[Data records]
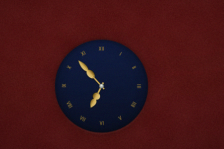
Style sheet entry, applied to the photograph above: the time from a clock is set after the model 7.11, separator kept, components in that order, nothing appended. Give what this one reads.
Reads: 6.53
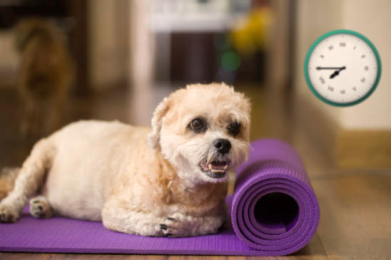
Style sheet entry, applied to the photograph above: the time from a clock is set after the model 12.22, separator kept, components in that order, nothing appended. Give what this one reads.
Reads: 7.45
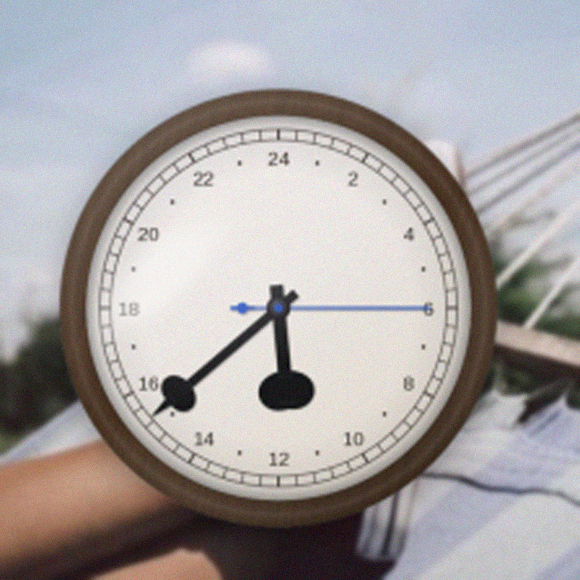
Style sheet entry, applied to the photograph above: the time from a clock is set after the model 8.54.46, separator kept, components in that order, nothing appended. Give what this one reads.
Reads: 11.38.15
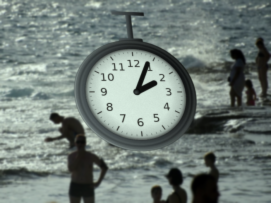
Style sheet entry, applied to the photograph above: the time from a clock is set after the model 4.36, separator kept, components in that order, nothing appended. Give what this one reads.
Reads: 2.04
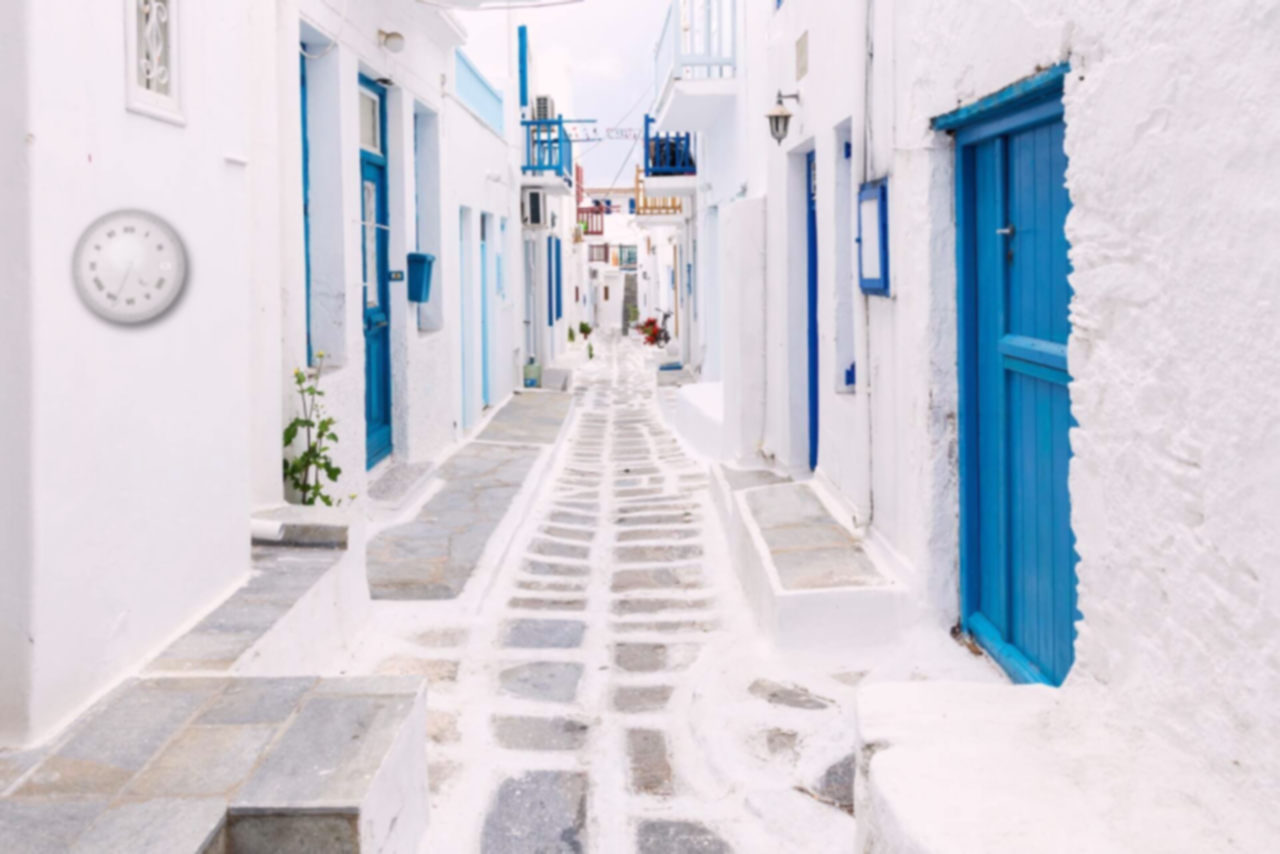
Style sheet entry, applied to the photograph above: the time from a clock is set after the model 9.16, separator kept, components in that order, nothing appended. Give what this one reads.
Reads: 4.34
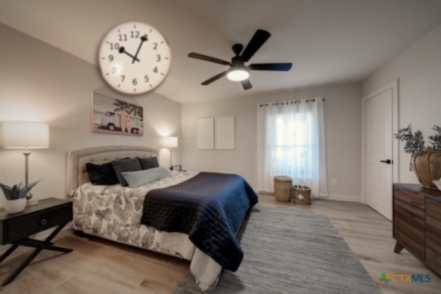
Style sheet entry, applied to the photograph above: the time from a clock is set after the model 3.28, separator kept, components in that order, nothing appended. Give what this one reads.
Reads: 10.04
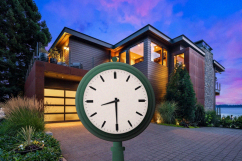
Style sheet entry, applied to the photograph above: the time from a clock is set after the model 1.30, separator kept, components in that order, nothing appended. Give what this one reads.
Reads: 8.30
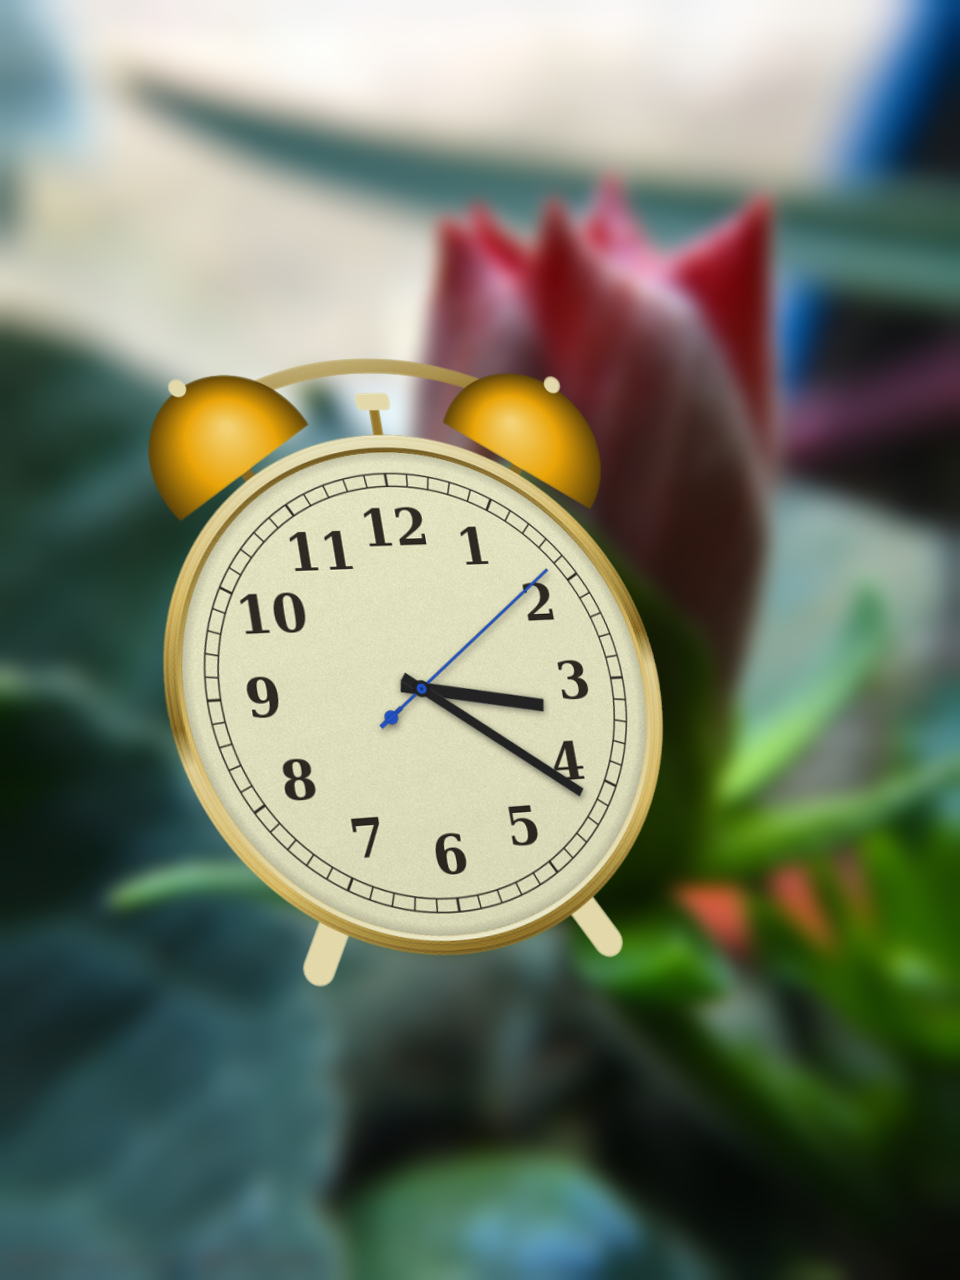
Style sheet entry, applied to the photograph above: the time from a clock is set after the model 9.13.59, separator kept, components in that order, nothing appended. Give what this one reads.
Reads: 3.21.09
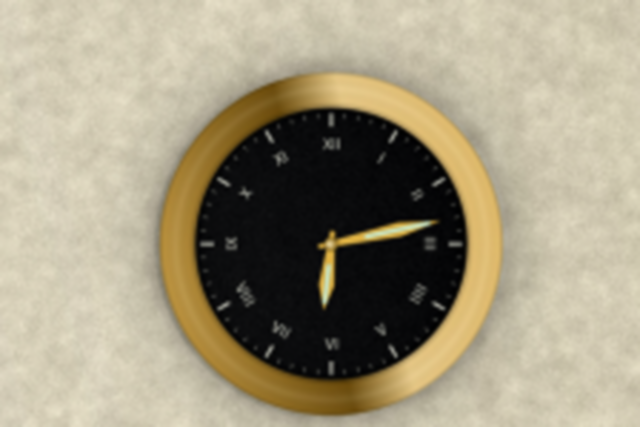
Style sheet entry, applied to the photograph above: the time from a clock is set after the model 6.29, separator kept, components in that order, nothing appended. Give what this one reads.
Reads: 6.13
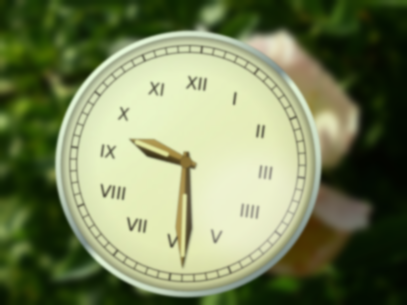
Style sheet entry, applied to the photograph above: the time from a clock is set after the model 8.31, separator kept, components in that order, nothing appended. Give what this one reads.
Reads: 9.29
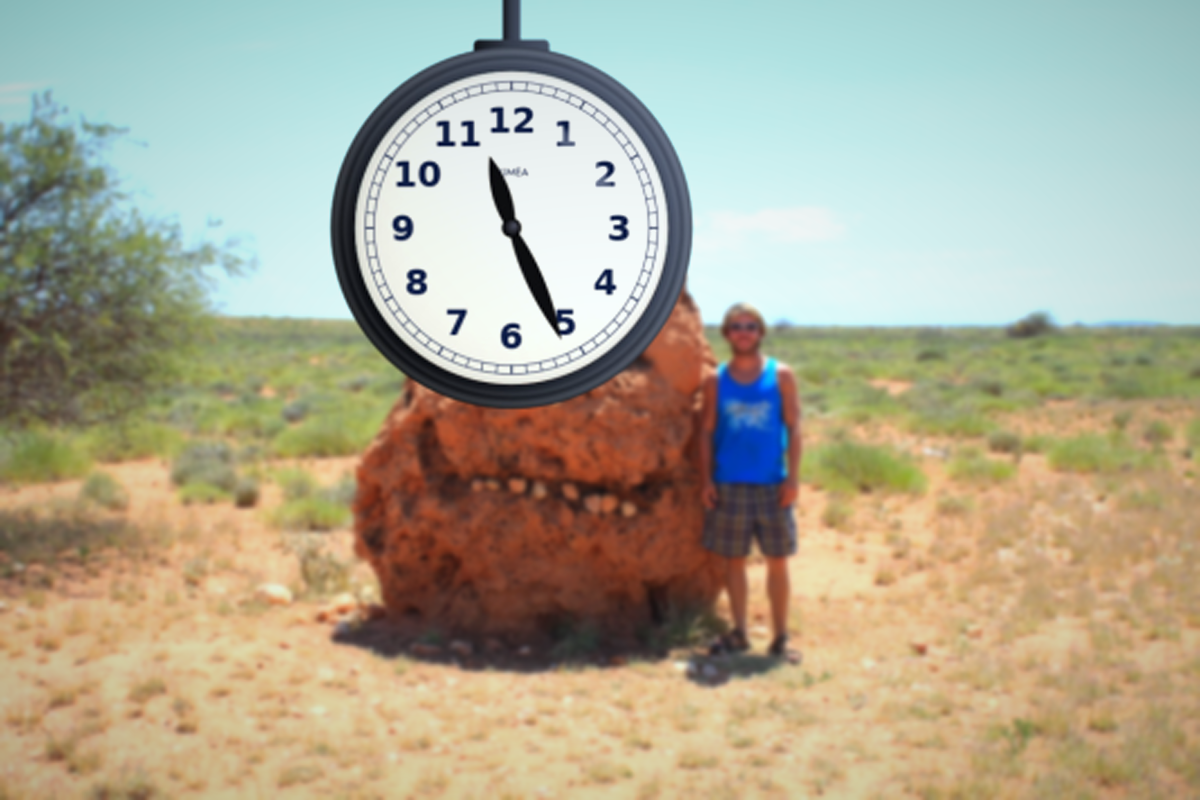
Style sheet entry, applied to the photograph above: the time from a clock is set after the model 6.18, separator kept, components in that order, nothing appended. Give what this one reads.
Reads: 11.26
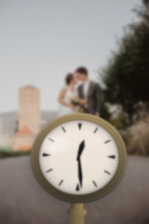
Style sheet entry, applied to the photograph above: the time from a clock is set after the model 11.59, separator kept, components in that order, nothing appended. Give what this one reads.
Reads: 12.29
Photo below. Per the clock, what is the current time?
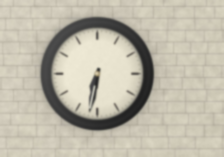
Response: 6:32
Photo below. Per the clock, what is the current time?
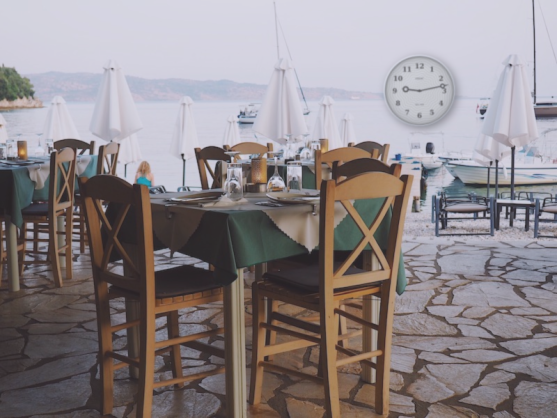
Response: 9:13
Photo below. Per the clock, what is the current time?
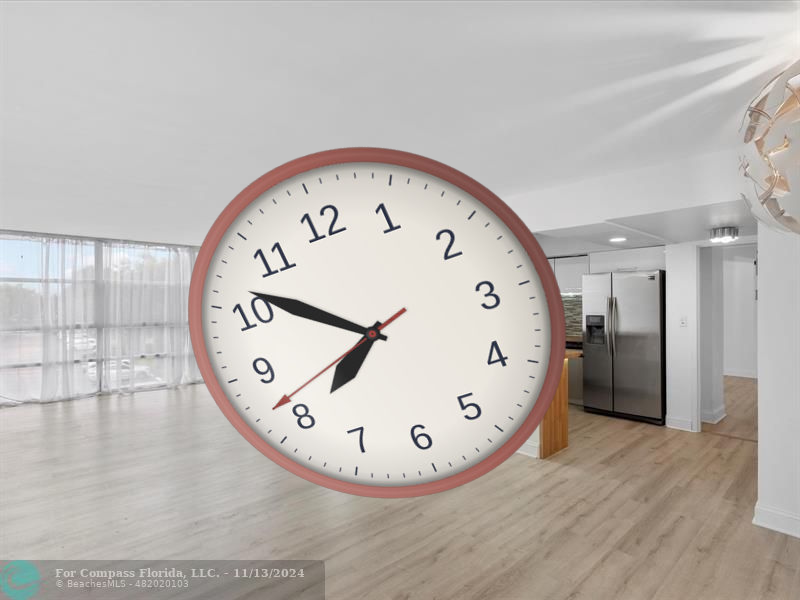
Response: 7:51:42
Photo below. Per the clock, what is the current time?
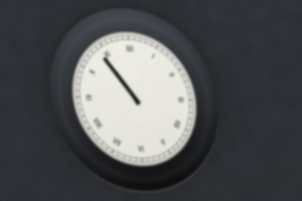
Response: 10:54
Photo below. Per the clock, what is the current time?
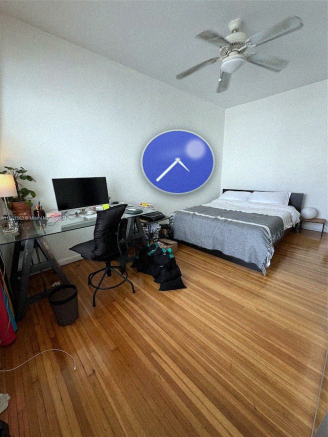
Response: 4:37
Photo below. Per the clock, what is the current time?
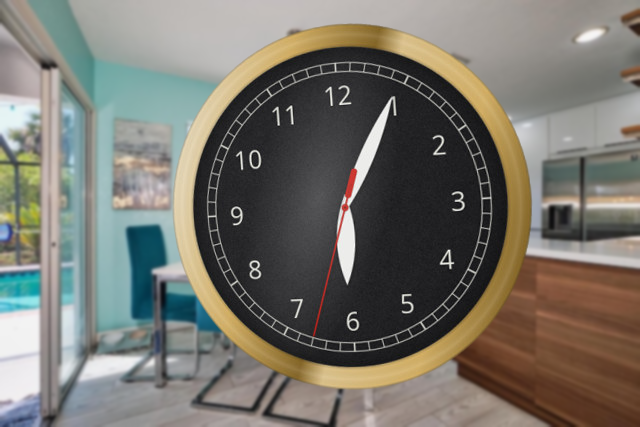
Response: 6:04:33
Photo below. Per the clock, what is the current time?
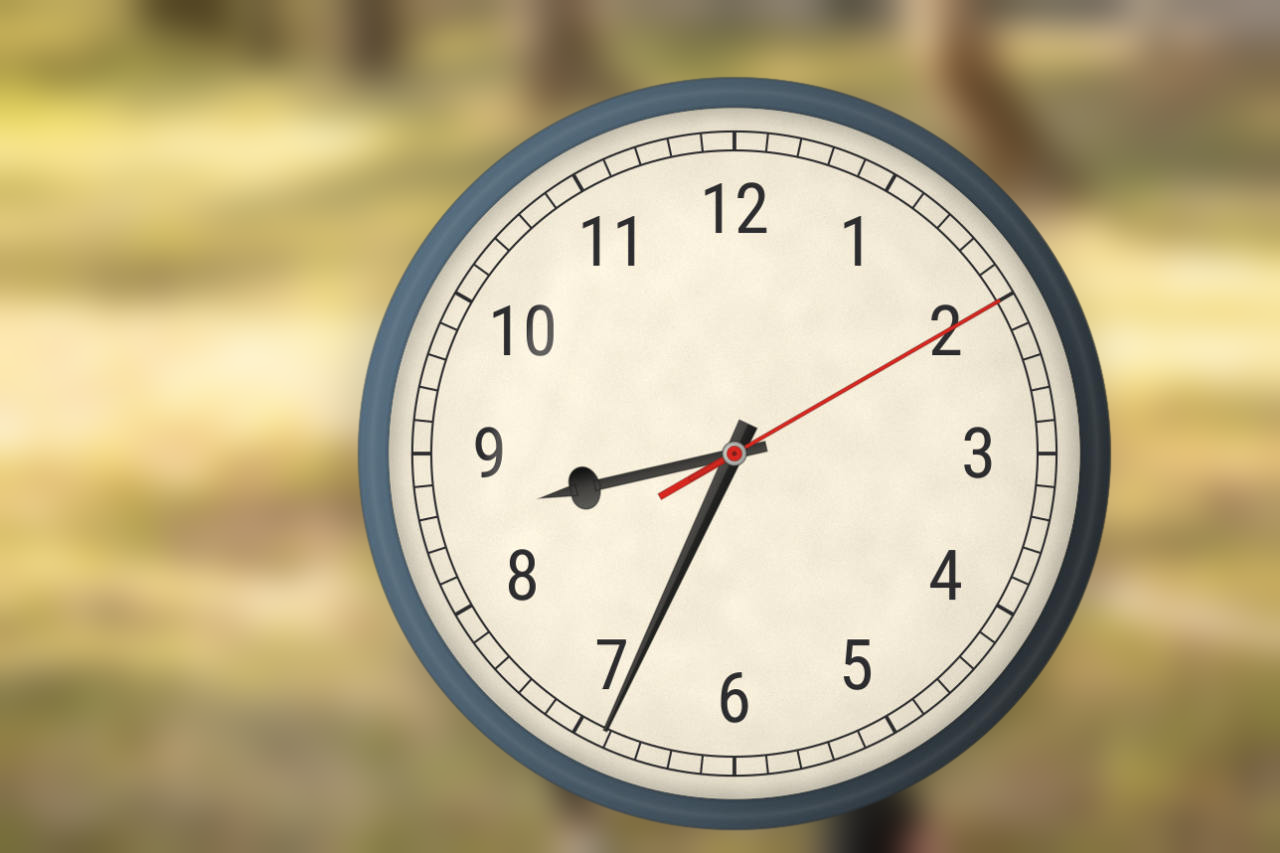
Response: 8:34:10
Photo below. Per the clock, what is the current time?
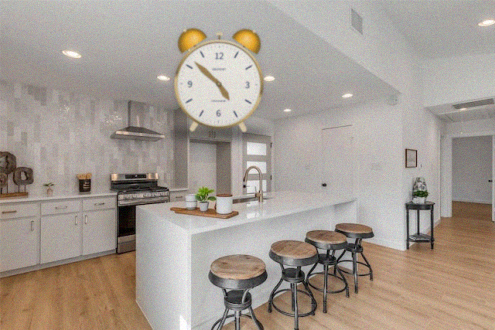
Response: 4:52
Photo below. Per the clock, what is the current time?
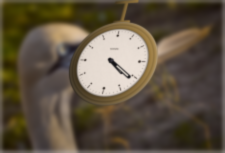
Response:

What you are asked to do — Render every line of the records above as a Markdown table with the columns "Row" and "Text", giving each line a row number and omitting blank lines. Leave the pictures out of the answer.

Written response —
| Row | Text |
|---|---|
| 1 | Style sheet entry, applied to the photograph above: the time from a clock is set after the model 7.11, separator kept, components in that order, nothing appended. Give what this one reads. |
| 2 | Reads: 6.53 |
| 3 | Style sheet entry, applied to the photograph above: the time from a clock is set after the model 12.22, separator kept, components in that order, nothing appended. Give what this one reads. |
| 4 | Reads: 7.45 |
| 5 | Style sheet entry, applied to the photograph above: the time from a clock is set after the model 8.54.46, separator kept, components in that order, nothing appended. Give what this one reads. |
| 6 | Reads: 11.38.15 |
| 7 | Style sheet entry, applied to the photograph above: the time from a clock is set after the model 4.36, separator kept, components in that order, nothing appended. Give what this one reads. |
| 8 | Reads: 2.04 |
| 9 | Style sheet entry, applied to the photograph above: the time from a clock is set after the model 9.16, separator kept, components in that order, nothing appended. Give what this one reads. |
| 10 | Reads: 4.34 |
| 11 | Style sheet entry, applied to the photograph above: the time from a clock is set after the model 3.28, separator kept, components in that order, nothing appended. Give what this one reads. |
| 12 | Reads: 10.04 |
| 13 | Style sheet entry, applied to the photograph above: the time from a clock is set after the model 1.30, separator kept, components in that order, nothing appended. Give what this one reads. |
| 14 | Reads: 8.30 |
| 15 | Style sheet entry, applied to the photograph above: the time from a clock is set after the model 9.13.59, separator kept, components in that order, nothing appended. Give what this one reads. |
| 16 | Reads: 3.21.09 |
| 17 | Style sheet entry, applied to the photograph above: the time from a clock is set after the model 6.29, separator kept, components in that order, nothing appended. Give what this one reads. |
| 18 | Reads: 6.13 |
| 19 | Style sheet entry, applied to the photograph above: the time from a clock is set after the model 8.31, separator kept, components in that order, nothing appended. Give what this one reads. |
| 20 | Reads: 9.29 |
| 21 | Style sheet entry, applied to the photograph above: the time from a clock is set after the model 6.18, separator kept, components in that order, nothing appended. Give what this one reads. |
| 22 | Reads: 11.26 |
| 23 | Style sheet entry, applied to the photograph above: the time from a clock is set after the model 11.59, separator kept, components in that order, nothing appended. Give what this one reads. |
| 24 | Reads: 12.29 |
| 25 | Photo below. Per the clock, what is the current time? |
| 26 | Response: 6:32 |
| 27 | Photo below. Per the clock, what is the current time? |
| 28 | Response: 9:13 |
| 29 | Photo below. Per the clock, what is the current time? |
| 30 | Response: 7:51:42 |
| 31 | Photo below. Per the clock, what is the current time? |
| 32 | Response: 10:54 |
| 33 | Photo below. Per the clock, what is the current time? |
| 34 | Response: 4:37 |
| 35 | Photo below. Per the clock, what is the current time? |
| 36 | Response: 6:04:33 |
| 37 | Photo below. Per the clock, what is the current time? |
| 38 | Response: 8:34:10 |
| 39 | Photo below. Per the clock, what is the current time? |
| 40 | Response: 4:52 |
| 41 | Photo below. Per the clock, what is the current time? |
| 42 | Response: |